BEGIN Records provided
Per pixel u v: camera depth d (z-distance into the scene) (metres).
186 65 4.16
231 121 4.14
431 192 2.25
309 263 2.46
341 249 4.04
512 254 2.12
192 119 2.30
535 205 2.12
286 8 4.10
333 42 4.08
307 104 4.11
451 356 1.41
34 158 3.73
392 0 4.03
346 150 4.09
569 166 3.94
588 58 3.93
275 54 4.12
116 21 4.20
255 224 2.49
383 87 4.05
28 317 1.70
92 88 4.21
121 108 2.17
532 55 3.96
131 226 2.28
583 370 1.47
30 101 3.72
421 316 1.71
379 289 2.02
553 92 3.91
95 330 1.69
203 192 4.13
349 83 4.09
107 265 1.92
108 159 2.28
END Records provided
Try it:
I'd like the lines above from the one with "231 121 4.14" up to and including the one with "583 370 1.47" copied exactly, with no other lines.

Exercise response:
231 121 4.14
431 192 2.25
309 263 2.46
341 249 4.04
512 254 2.12
192 119 2.30
535 205 2.12
286 8 4.10
333 42 4.08
307 104 4.11
451 356 1.41
34 158 3.73
392 0 4.03
346 150 4.09
569 166 3.94
588 58 3.93
275 54 4.12
116 21 4.20
255 224 2.49
383 87 4.05
28 317 1.70
92 88 4.21
121 108 2.17
532 55 3.96
131 226 2.28
583 370 1.47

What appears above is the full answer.